Raúl Barrios, secretario-geral da Associação Civil dos Jogos Pan-americanos 2019 e ex-presidente da Câmara de Comércio e Indústria do Peru, começou a sua conferência por apresentar a linhas estratégicas do Programa Económico para o Peru 2016-2021, que tem como mote “o desafio é crescer”. E, para isso, Barrios, definiu os dois principais requisitos desse programa: manter a estabilidade económica e fortalecer as instituições, apresentando os motores que potenciam o crescimento da economia, a saber: o aumento do investimento, da produtividade e das exportações.

Seguidamente, Barrios explicou porque é que o Peru é um país seguro para o investimento e estabelecimento de negócios: “porque nenhum outro país no mundo tem a proteção ao investidor consagrada na Constituição (artº 62) e o Peru tem”. A igualdade de tratamento a empresários nacionais e estrangeiros (artº 63) e a garantia dos direitos da propriedade privada (artº70) também aí estão consagrados, e esse principio preside a todo o sistema legislativo que regula a relação entre o setor público e privado.
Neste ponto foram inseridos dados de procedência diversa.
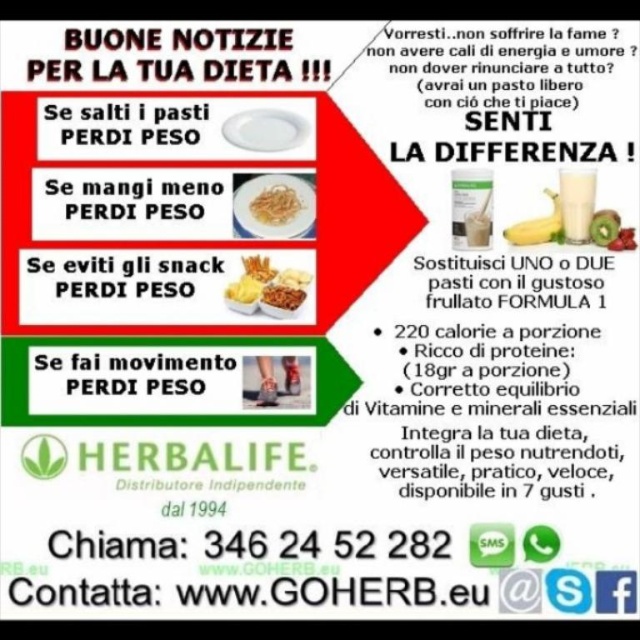
Question: Which of the following is the farthest from the observer?

Choices:
 (A) green matte kiwi at center
 (B) white creamy milkshake at right
 (C) shiny plastic snacks at center

Answer: (C)

Question: Can you confirm if white creamy milkshake at right is smaller than green matte kiwi at center?

Choices:
 (A) yes
 (B) no

Answer: (B)

Question: Estimate the real-world distances between objects in this image. Which object is closer to the shiny plastic snacks at center?

Choices:
 (A) shiny silver fork at upper center
 (B) yellow crispy snack at center

Answer: (A)

Question: Which of the following is the closest to the observer?

Choices:
 (A) green matte kiwi at center
 (B) yellow crispy snack at center
 (C) white creamy milkshake at right

Answer: (C)

Question: Observing the image, what is the correct spatial positioning of yellow crumbly snack at center in reference to green matte kiwi at center?

Choices:
 (A) below
 (B) above

Answer: (A)

Question: Where is white creamy milkshake at right located in relation to yellow crumbly snack at center in the image?

Choices:
 (A) right
 (B) left

Answer: (A)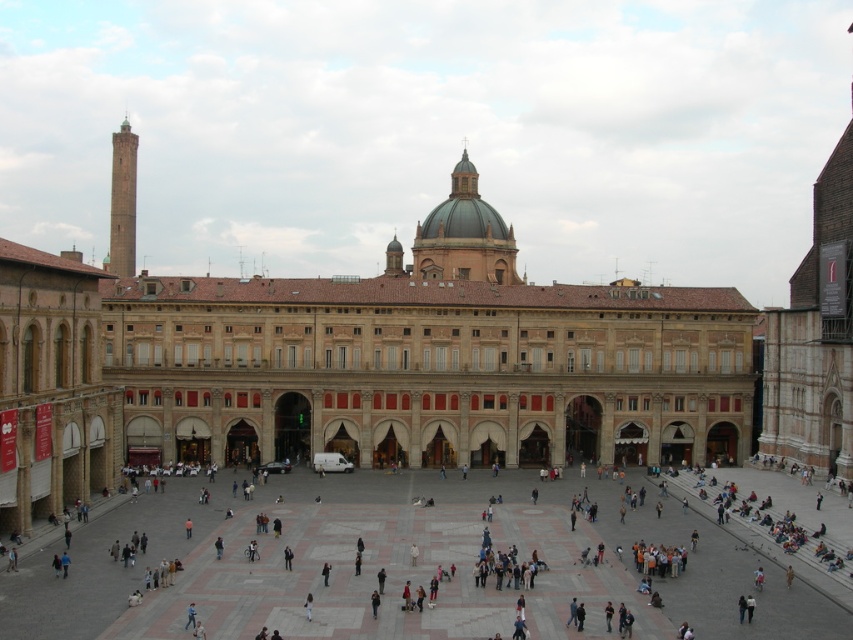
Consider the image. You are standing in the piazza and want to take a photo of the brown stone building at center. If your camera can focus on objects up to 300 feet away, will you need to move closer to get a clear shot?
O sistema de contratação pública, ou seja, “como vender ao Estado” foi sucintamente apresentando, tal como os diferentes incentivos que os Estado peruano oferece às empresas, justificando o ambiente favorável e transparente de estabelecimento de negócios no Peru, que servirá de base para a entrada de empresas portuguesas nesse país, através da participação no grande projeto nacional que serão os XVIII Jogos Panamericanos e VI Juegos Parapanamericanos de 2019.

Os grandes números deste projeto resumem-se em custos financeiros com a infraestrutura desportiva, 470 milhões de dólares (só a Villa Panamericana custará 180 milhões de dólares), gastos gerais de organização (430 milhões de dólares), infraestruturas viárias, hotéis, desenvolvimento de sistemas de comunicações e outros imprevistos, contemplados num total de 1,200 milhões de dólares.

“Está tudo por fazer e os portugueses têm um know-how que os peruanos não têm, pois nunca organizamos um evento desta dimensão. Existe liquidez financeira e seriedade na contratação, mas, o mais interessante deste processo é poder colocar empresas portuguesas a trabalhar lado a lado com empresas peruanas. É uma oportunidade única para entrar num mercado altamente competitivo e pela porta grande. Esperamos por vós, mas o tempo urge. Decidam depressa. Nós estaremos cá (através da OCEX) e lá (no Peru) para vós apoiar”, terminou Raul Barrios, que estará de novo em Portugal no dia 21 de outubro, para uma ronda de reuniões privadas com empresas interessadas em participar nos Jogos Panamericanos 2019.